1 August 2002
Students boost SUV mileage numbers
Davis, Calif.—One of the problems with a sport utility vehicle (SUV) is it gets incredibly poor gas mileage. But engineering students at the University of California at Davis see that as a challenge.
They turned a 2002 Ford Explorer into a low-emissions vehicle with at least 25% higher fuel economy—without sacrificing performance, utility, safety, and affordability.
The students are among the Top 15 North American university engineering schools that competed in the 2002 FutureTruck competition.

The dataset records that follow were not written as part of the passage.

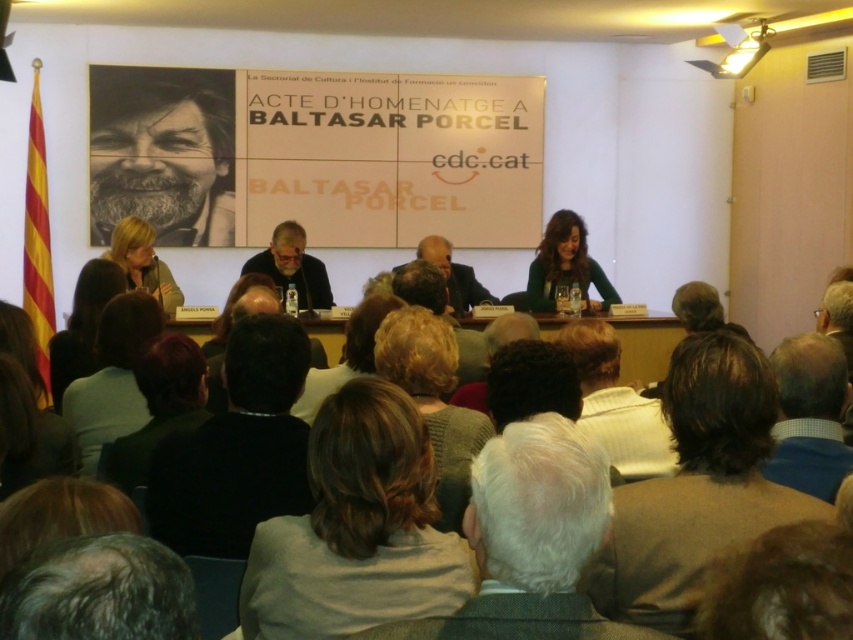
How much distance is there between matte black jacket at lower left and gray hair at center?

A distance of 1.94 meters exists between matte black jacket at lower left and gray hair at center.

Is matte black jacket at lower left thinner than gray hair at center?

No, matte black jacket at lower left is not thinner than gray hair at center.

The image size is (853, 640). I want to click on matte black jacket at lower left, so click(82, 324).

The height and width of the screenshot is (640, 853). In order to click on matte black jacket at lower left in this screenshot , I will do `click(82, 324)`.

From the picture: Who is lower down, knitted sweater at center or green matte shirt at center?

Positioned lower is knitted sweater at center.

Who is shorter, knitted sweater at center or green matte shirt at center?

Standing shorter between the two is knitted sweater at center.

Does point (418, 346) lie in front of point (563, 275)?

Yes.

The image size is (853, 640). Find the location of `knitted sweater at center`. knitted sweater at center is located at coordinates (433, 400).

Does matte black jacket at lower left appear on the left side of blonde hair at left?

Incorrect, matte black jacket at lower left is not on the left side of blonde hair at left.

Which is above, matte black jacket at lower left or blonde hair at left?

blonde hair at left is higher up.

At what (x,y) coordinates should I click in order to perform the action: click on matte black jacket at lower left. Please return your answer as a coordinate pair (x, y). Looking at the image, I should click on (82, 324).

Find the location of a particular element. This screenshot has height=640, width=853. matte black jacket at lower left is located at coordinates (82, 324).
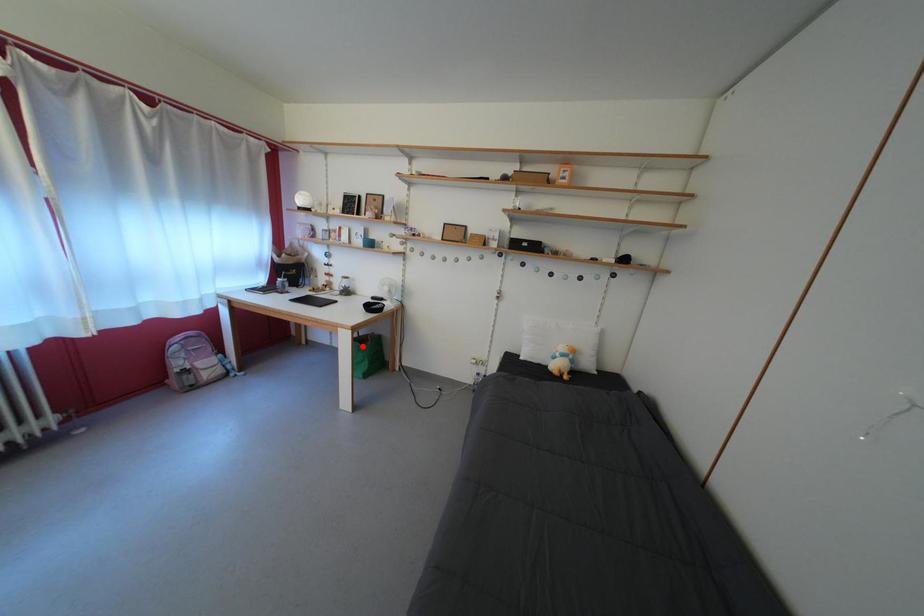
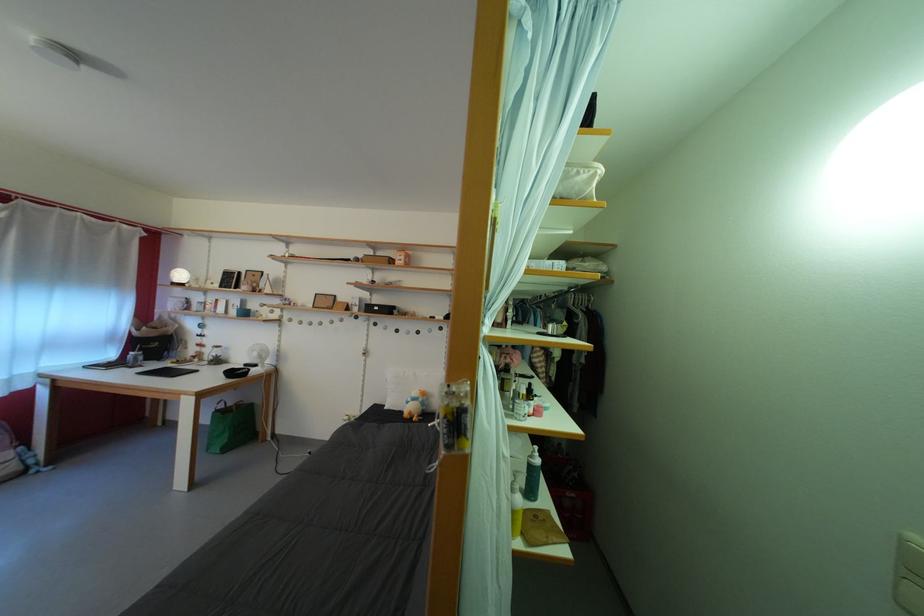
In the second image, find the point that corresponds to the highlighted location in the first image.

(225, 416)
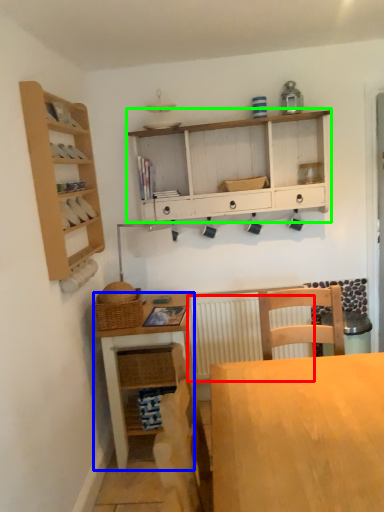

UC Davis's entry, called Yosemite, is a "plug-in" hybrid electric vehicle. An onboard battery and electric motors power the vehicle during low-speed city driving and on trips of up to 50 miles. A small, fuel-efficient gasoline engine powers the vehicle for extended highway driving. Drivers can charge Yosemite's batteries at night using inexpensive off-peak electricity, or they can drive it indefinitely, stopping only to refill the fuel tank.
Using electricity from the wall plug to power the vehicle is extremely efficient and results in doubling fuel economy and reducing tailpipe emissions to below California's strictest Super Ultra Low Emission Vehicle standards. For people concerned about global warming, "plugging in" reduces Yosemite's carbon dioxide emissions below that of other, much smaller hybrid electric vehicles that cannot be plugged in.
FutureTruck is a joint government/industry project the Department of Energy created to explore alternative propulsion systems and fuels through student competition. The program's goal is to help raise the environmental performance of popular SUVs while keeping the amenities and features that have made them so popular.
The winner of the event was the University of Wisconsin at Madison, which scored 839 points out of a possible 1,000. Michigan Tech took second place, and UC Davis came in third. Last year, UC Davis won first place overall with Sequoia, a modified 2000 Chevrolet Suburban.